- Born: c. 1760 Aberdeen, Scotland
- Died: July 1832 Mount Carmel, Illinois
- Occupations: fur trader, real estate entrepreneur
- Spouse: Lydia McIntosh

Signature

= William McIntosh (fur trader) =

William McIntosh (c. 1760 – July 1832; also printed as "M‘Intosh") (Note: McIntosh signed his own name as "Will: m.^{c}Intosh" (William McIntosh). At the time, "Mac-" surnames where often abbreviated with a superscript letter c (M^{c}), which was often approximated on printing presses using a turned comma (M‘) when superscript characters were not available. (A turned comma, unlike an apostrophe, curls to the right like the letter c.) Significantly, in Johnson v. McIntosh, the United States Reports printed McIntosh's surname as "M‘Intosh", in line with other cases like McCulloch v. Maryland (printed as "M‘Culloch"). But in modern cases, such as County of Oneida v. Oneida Indian Nation of New York State (1985), the Supreme Court now prints this as "McIntosh".) was a fur trader, treasurer of the Indiana Territory under William Henry Harrison, and real estate entrepreneur. He became famous for the United States Supreme Court case of Johnson v. McIntosh (1823) and for his massive real estate holdings on the Wabash River.
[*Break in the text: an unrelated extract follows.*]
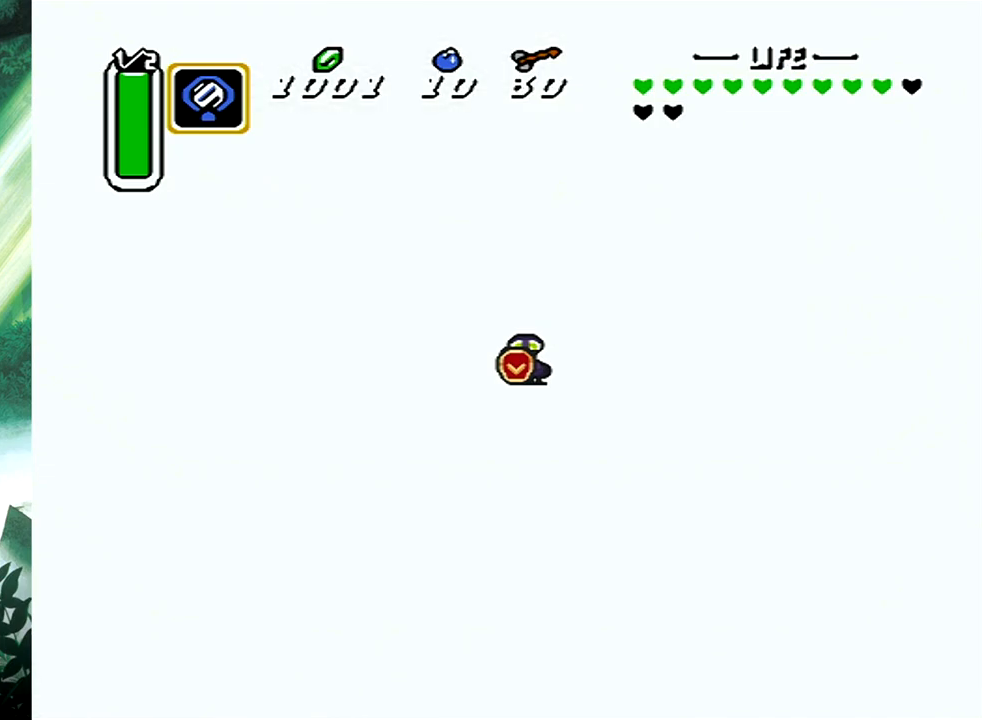
{"buttons": ["DPAD_LEFT"], "events": [[250, "DPAD_LEFT", "down"]]}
For a time he was a close friend of William Henry Harrison, but their relationship eventually soured and Harrison sued him for slander. When Harrison won the lawsuit, McIntosh was forced to pay him a large sum of money.

==Early years==
William McIntosh was born in Aberdeen, Scotland around 1760. In Scotland he served as a lieutenant in the Northern Fencibles from 1778 to 1781 and then emigrated to Canada. In 1785 he moved to Vincennes, Indiana and operated as a fur trader in the Illinois country along the Wabash River. About 1815-20 he moved to a tract of land he owned on the Illinois side of the Wabash River, near the present site of Mount Carmel, Illinois. It is thought that he resided near where the Grand Rapids Dam was built in the 1890s. Thomas S. Hinde, one of the founders of Mount Carmel, later purchased this property.

==Fur trader and agent==
McIntosh operated in the Illinois country of the Northwest Territory in association with the fur trading company of John Askin in Detroit. His primary residence was located in Vincennes, Indiana. Certain sources claim that his methods were deceptive and he was able to acquire vast land holdings by profiting unfairly from other people. He claimed to own 11,560 acres around the Wabash River.

==Marriage and family==
McIntosh lived with Lydia, a former slave. At one time, they had to fight off litigation regarding her status from individuals in Knox County, Indiana trying to claim her as property. McIntosh had two daughters and one son by Lydia.

==Johnson v. McIntosh==

Johnson v. McIntosh (1823) is a notable Supreme Court case that held that private citizens could not purchase lands from Native Americans; it affirmed the relationship between the tribes and the United States government. The decision was written by Chief Justice John Marshall, who was a close friend of Thomas S. Hinde. The latter later purchased a substantial portion of the property that was in question in the litigation.

McIntosh had obtained a land patent from the United States government, while Johnson's descendants had inherited the land from a purchase he had made directly from the Piankeshaw Indians. The court ruling rendered the Johnson purchase invalid, as he had no authority to buy land from the Piankeshaw after the United States had formed as a nation. In short, McIntosh won based on Marshall's creation of the discovery doctrine.

==Death and additional information==
On July 14, 1832 the Vincennes Gazette reported: "Died--at the Grand Rapids of the Wabash, William McIntosh Esq. for a long time resident of Vincennes. He was a native of Scotland, from which country he emigrated at an early age." According to one report, Lydia and her children inherited none of McIntosh's land holdings and were left destitute.